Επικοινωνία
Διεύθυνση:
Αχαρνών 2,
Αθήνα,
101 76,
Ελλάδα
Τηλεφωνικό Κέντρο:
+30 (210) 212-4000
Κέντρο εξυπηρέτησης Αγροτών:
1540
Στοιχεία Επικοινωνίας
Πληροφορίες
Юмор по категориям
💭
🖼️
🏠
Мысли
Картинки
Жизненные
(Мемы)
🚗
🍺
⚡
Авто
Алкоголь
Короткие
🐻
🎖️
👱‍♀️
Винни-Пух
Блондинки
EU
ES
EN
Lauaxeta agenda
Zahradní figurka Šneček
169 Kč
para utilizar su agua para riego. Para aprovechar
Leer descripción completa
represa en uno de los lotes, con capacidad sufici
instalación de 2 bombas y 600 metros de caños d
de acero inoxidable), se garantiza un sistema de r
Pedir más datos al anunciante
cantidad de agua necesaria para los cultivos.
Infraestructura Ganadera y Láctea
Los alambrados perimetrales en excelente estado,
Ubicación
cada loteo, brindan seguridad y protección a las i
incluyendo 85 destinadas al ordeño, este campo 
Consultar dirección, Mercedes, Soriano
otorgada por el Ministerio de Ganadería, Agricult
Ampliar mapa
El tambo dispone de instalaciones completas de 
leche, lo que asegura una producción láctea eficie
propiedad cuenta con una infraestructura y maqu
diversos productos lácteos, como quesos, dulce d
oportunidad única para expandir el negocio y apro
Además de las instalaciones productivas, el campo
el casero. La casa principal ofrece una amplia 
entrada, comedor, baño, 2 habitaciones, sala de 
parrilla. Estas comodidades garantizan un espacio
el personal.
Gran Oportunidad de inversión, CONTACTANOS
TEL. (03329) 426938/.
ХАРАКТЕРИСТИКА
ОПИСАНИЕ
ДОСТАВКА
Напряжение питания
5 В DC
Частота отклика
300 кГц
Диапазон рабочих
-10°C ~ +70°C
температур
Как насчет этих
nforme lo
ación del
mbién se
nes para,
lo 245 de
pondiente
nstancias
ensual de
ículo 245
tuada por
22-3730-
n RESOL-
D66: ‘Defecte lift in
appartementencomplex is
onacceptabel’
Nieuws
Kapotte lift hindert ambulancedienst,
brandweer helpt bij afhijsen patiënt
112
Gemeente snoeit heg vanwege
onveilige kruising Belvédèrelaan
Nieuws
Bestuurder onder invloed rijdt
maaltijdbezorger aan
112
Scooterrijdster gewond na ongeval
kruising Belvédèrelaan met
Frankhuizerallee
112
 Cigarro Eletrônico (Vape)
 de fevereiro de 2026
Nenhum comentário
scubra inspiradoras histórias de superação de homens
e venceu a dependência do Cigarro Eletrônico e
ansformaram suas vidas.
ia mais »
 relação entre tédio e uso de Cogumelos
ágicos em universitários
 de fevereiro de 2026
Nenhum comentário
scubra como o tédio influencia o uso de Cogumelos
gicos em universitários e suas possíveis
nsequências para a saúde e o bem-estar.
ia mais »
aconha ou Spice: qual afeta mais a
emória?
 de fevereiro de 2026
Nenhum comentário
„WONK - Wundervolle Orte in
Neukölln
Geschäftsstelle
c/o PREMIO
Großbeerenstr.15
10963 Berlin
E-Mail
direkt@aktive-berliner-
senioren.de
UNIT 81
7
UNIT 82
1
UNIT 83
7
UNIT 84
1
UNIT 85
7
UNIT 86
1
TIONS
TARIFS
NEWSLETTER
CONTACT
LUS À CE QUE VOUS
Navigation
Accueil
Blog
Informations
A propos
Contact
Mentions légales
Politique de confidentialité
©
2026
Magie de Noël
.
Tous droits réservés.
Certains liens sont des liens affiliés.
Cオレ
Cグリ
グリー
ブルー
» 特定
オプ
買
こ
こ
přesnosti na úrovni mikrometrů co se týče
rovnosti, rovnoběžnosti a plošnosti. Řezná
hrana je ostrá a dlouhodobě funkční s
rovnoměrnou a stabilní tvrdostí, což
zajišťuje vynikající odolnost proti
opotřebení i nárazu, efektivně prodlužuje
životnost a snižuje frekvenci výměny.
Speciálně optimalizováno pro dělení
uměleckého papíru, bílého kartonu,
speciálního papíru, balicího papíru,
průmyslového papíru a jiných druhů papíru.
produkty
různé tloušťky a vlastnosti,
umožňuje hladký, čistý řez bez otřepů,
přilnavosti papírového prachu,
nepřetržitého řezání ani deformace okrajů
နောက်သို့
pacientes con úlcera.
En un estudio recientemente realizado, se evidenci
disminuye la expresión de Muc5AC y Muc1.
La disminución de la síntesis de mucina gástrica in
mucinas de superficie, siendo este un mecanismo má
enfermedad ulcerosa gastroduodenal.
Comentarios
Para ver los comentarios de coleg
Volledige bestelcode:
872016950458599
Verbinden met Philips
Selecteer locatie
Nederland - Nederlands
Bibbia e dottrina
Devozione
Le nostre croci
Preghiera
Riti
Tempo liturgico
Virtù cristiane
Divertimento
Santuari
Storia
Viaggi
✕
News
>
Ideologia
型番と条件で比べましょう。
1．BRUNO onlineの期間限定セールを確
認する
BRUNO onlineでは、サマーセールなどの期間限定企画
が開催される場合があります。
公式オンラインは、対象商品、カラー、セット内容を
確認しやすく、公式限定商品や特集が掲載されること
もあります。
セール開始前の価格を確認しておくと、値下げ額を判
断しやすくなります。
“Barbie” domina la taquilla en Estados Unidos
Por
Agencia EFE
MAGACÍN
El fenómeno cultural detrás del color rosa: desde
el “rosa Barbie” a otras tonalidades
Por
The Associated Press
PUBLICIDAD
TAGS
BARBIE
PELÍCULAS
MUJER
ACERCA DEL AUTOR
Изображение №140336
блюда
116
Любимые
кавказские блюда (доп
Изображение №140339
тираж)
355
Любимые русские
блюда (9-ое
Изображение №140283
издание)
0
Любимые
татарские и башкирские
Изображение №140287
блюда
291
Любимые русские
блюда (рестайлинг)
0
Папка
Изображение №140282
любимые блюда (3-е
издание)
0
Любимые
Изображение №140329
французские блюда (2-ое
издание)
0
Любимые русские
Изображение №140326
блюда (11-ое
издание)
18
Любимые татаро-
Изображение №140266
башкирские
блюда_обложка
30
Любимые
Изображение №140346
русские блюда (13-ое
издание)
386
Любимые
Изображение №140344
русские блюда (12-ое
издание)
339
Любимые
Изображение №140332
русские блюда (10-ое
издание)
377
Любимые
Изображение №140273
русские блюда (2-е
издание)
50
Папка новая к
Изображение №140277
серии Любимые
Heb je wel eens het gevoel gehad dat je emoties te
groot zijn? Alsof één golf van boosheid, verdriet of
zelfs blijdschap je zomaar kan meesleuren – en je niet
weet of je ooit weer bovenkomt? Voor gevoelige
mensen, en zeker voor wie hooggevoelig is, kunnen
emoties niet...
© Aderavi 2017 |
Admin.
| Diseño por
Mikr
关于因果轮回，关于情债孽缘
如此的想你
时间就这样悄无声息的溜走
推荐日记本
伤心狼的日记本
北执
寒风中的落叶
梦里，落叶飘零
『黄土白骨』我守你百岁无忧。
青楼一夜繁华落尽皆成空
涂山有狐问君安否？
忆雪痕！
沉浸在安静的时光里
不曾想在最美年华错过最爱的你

────

§ **What you will do**
Please transcribe the data above without changes, from its first line to its "Lauaxeta agenda" line, and leave out anything past that.

§ **Exercise response**
Επικοινωνία
Διεύθυνση:
Αχαρνών 2,
Αθήνα,
101 76,
Ελλάδα
Τηλεφωνικό Κέντρο:
+30 (210) 212-4000
Κέντρο εξυπηρέτησης Αγροτών:
1540
Στοιχεία Επικοινωνίας
Πληροφορίες
Юмор по категориям
💭
🖼️
🏠
Мысли
Картинки
Жизненные
(Мемы)
🚗
🍺
⚡
Авто
Алкоголь
Короткие
🐻
🎖️
👱‍♀️
Винни-Пух
Блондинки
EU
ES
EN
Lauaxeta agenda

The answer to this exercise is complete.